Heavy rains hit Texas



Heavy rains hit Texas
DALLAS -- More than 5 inches of rain fell Sunday in parts of North Texas, prompting high water rescues and road closures. Katie Andrews, above, was waiting for police officers after she drove into rising floodwaters on a highway near White Rock Lake.
Compromise reachedin border standoff
RAFAH, Gaza Strip -- With Palestinians facing severe shortages of bread, milk and other foods in Gaza, U.S. officials called an emergency meeting Sunday and brokered a compromise with Israeli and Palestinian negotiators in a two-month-old border standoff. Ambassador Richard Jones said cargo traffic might start flowing as soon as today at one crossing, and a Palestinian official said a second crossing would be discussed at meetings today. But Palestinian economic misery might take another hit after Hamas militants sworn to Israel's destruction presented their new Cabinet to Palestinian President Mahmoud Abbas on Sunday. The Islamic group's failure to bring moderate forces into its government is likely to strengthen Western resolve to cut off desperately needed aid.
Belarus leader re-elected
MINSK, Belarus -- Thousands of protesters thronged the main square of the Belarusian capital Sunday in defiance of a government ban, refusing to recognize a presidential vote that gave a landslide -- and largely expected -- victory to the iron-fisted incumbent. At the opposition demonstration in the capital's main square -- the largest in years -- protesters chanted "Long Live Belarus!" and the name of the main opposition candidate. Some waved a historic flag that President Alexander Lukashenko had replaced with a Soviet-style design, while others waved European Union flags. Lukashenko won 82.6 percent of the vote compared with 6 percent for Alexander Milinkevich, the main opposition candidate, the Central Election Commission chief said early Monday, citing a nearly complete preliminary count from Sunday's balloting. Turnout was 92.6 percent, the commission said. "We demand new, honest elections," Milinkevich told the crowd Sunday evening. "This was a complete farce."

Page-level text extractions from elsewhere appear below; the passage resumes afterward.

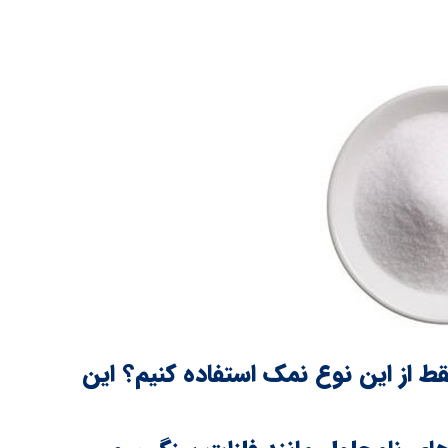
 از این نوع نمک استفاده کنیم؟ این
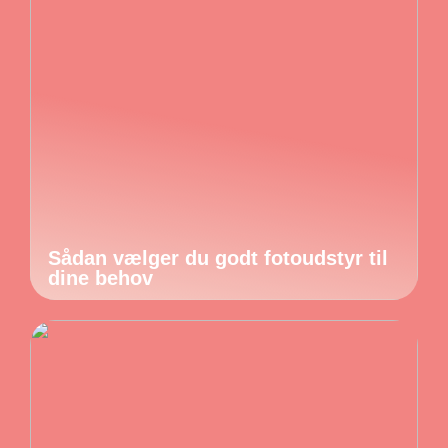
Sådan vælger du godt fotoudstyr til
dine behov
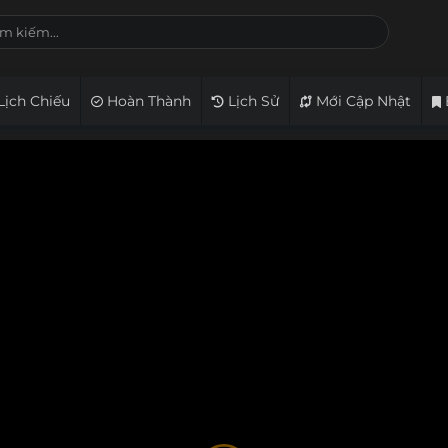
Lịch Chiếu
Hoàn Thành
Lịch Sử
Mới Cập Nhật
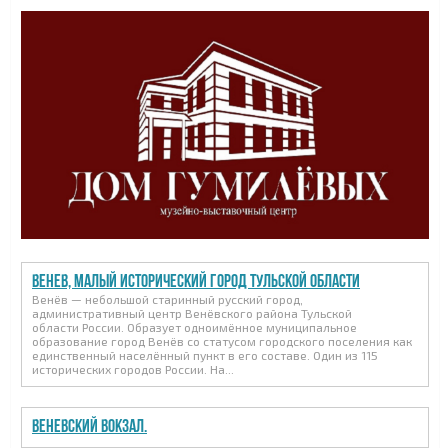
Венев, малый исторический город Тульской области
Венёв — небольшой старинный русский город,
административный центр Венёвского района Тульской
области России. Образует одноимённое муниципальное
образование город Венёв со статусом городского поселения как
единственный населённый пункт в его составе. Один из 115
исторических городов России. На...
Веневский вокзал.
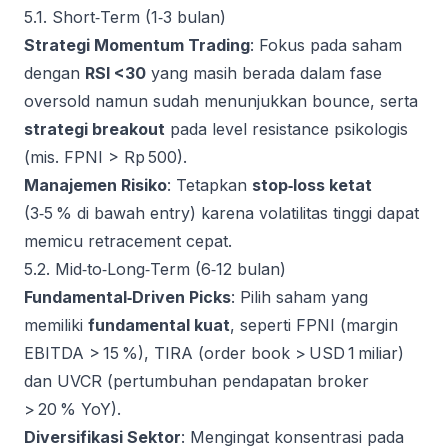
5.1. Short‑Term (1‑3 bulan)
Strategi Momentum Trading
: Fokus pada saham
dengan
RSI <30
yang masih berada dalam fase
oversold namun sudah menunjukkan bounce, serta
strategi breakout
pada level resistance psikologis
(mis. FPNI > Rp 500).
Manajemen Risiko
: Tetapkan
stop‑loss ketat
(3‑5 % di bawah entry) karena volatilitas tinggi dapat
memicu retracement cepat.
5.2. Mid‑to‑Long‑Term (6‑12 bulan)
Fundamental‑Driven Picks
: Pilih saham yang
memiliki
fundamental kuat
, seperti FPNI (margin
EBITDA > 15 %), TIRA (order book > USD 1 miliar)
dan UVCR (pertumbuhan pendapatan broker
> 20 % YoY).
Diversifikasi Sektor
: Mengingat konsentrasi pada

Christian conversion leadsto trial in Afghanistan
KABUL, Afghanistan -- An Afghan man is being prosecuted in a Kabul court and could be sentenced to death on a charge of converting from Islam to Christianity, a crime under this country's Islamic laws, a judge said Sunday. The trial is believed to be the first of its kind in Afghanistan and highlights a struggle between religious conservatives and reformists over what shape Islam should take here four years after the ouster of the Islamic fundamentalist Taliban regime. The defendant, 41-yer-old Abdul Rahman, was arrested last month after his family accused him of becoming a Christian, Judge Ansarullah Mawlavezada told The Associated Press in an interview. Rahman was charged with rejecting Islam and his trial started Thursday. During the one-day hearing, the defendant confessed that he converted from Islam to Christianity 16 years ago while working as a medical aid worker for an international Christian group helping Afghan refugees in the Pakistani city of Peshawar, Mawlavezada said. "We are not against any particular religion in the world. But in Afghanistan, this sort of thing is against the law," the judge said. "It is an attack on Islam." Mawlavezada said he would rule on the case within two months.
Human mosaic, nude style
CARACAS, Venezuela -- More than 1,500 Venezuelans shed their clothes on a main city avenue Sunday to pose for American photographer Spencer Tunick, forming a human mosaic in front of a national symbol: a statue of independence hero Simon Bolivar. As Tunick shouted commands through a megaphone, nude people of every shape, size and skin tone gathered on the avenue and stairs in front of the statue just before dawn. "There are some people over there with clothes, get them out of there!" said Tunick, an artist from Brooklyn, N.Y., who has been documenting groups of nude people in public places around the world since 1992.